According to a report by online news outlet Ahval, Burak Mengü posted a tweet on Saturday afternoon reading: “I am being detained by a civilian team who declined to show their police identity or an arrest warrant. I ask them where they are taking me, no one answers. I don’t know who is taking me or where.”
His sister Nevşin Mengü tweeted that Burak Mengü was kidnapped by people who said they were police but who beat him and later left him in the middle of nowhere. “Is there a group or structure inside the police that acts illegally?” she asked.
Two hours later she once again tweeted, “The police chief told me that there was no arrest warrant and that he will investigate this personally.”
Şahin Mengü, Burak Mengü’s father, told the Özgürüz online news outlet on Saturday: “We cannot understand what just happened. He was left in a vacant plot in the Dudullu neighbourhood of İstanbul. Right now he is talking to the police at the station. He will file a complaint about the incident. He was beaten up.”

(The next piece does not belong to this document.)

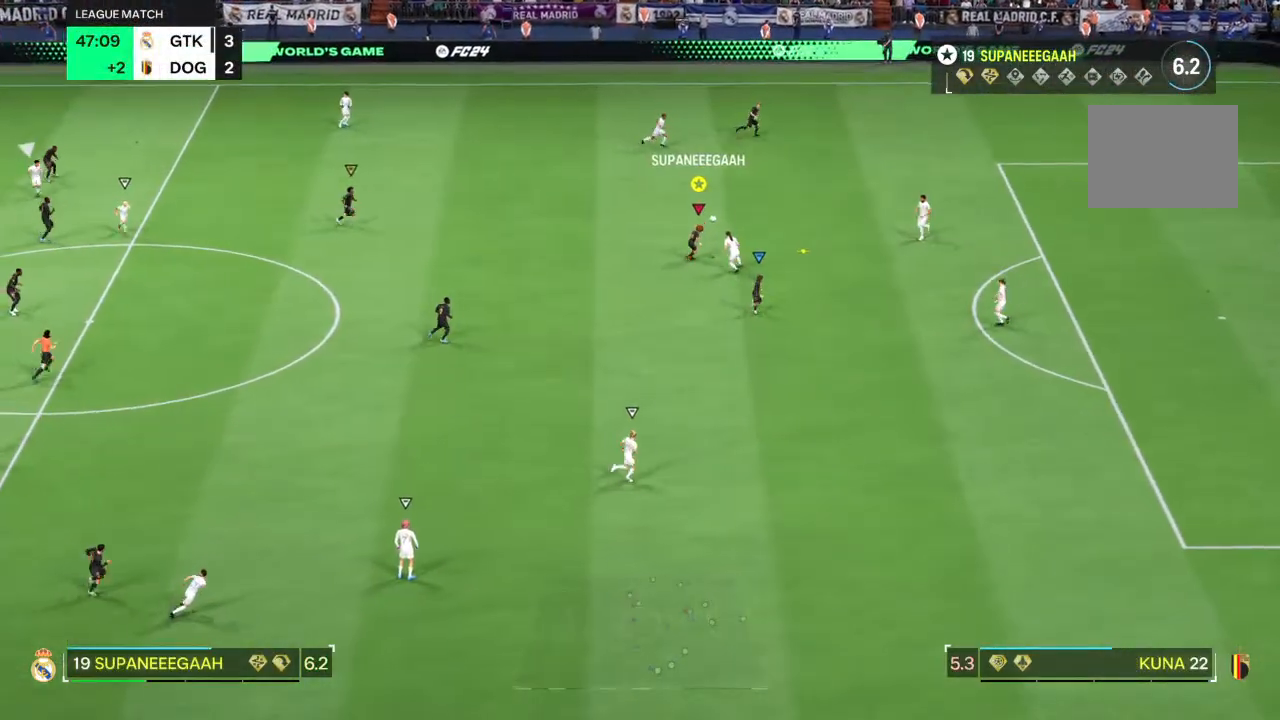
{"buttons": [], "left_stick": "right", "right_stick": "center", "events": [[183, "CIRCLE", "up"], [183, "R1", "up"]]}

According to data compiled by the Arrested Lawyers Initiative, as of March 14, the Turkish government had prosecuted at least 1,539 lawyers and arrested 579 of them and put them in pre-trial detention while sentencing 99 lawyers since a controversial military coup attempt on July 15, 2016.
It was recorded that 13 people affiliated with the Gülen movement were abducted in Turkey, 11 of them kidnapped in Ankara by Turkish National Intelligence Organization (MİT)-affiliated paramilitary forces that work with total impunity. The mysterious kidnappings in Turkey are bringing back fear of the enforced disappearances by state agencies in the mid-1990s.
While opposition politicians put the number at eight, Turkey’s Human Rights Association (İHD), an independent NGO, said it had documented 10 cases as of May 2017. Another two abductions are alleged to have taken place in June.
Human Rights Watch (HRW) called on Turkish Justice Minister Abdülhamit Gül in a letter on Aug. 3, 2017 to investigate the abductions and possible enforced disappearances in Ankara of at least four men who have been missing since March 2017.
In the 1990s, at the height of the state’s brutal war against terrorists of the outlawed Kurdistan Workers’ Party (PKK), security forces disappeared hundreds of civilians, most of them Kurds. Often, they were tortured. Some victims’ bodies were eventually found; in many cases, their fate remains unknown to this day. Over the years, the European Court of Human Rights (ECtHR) found the Turkish state responsible in numerous cases.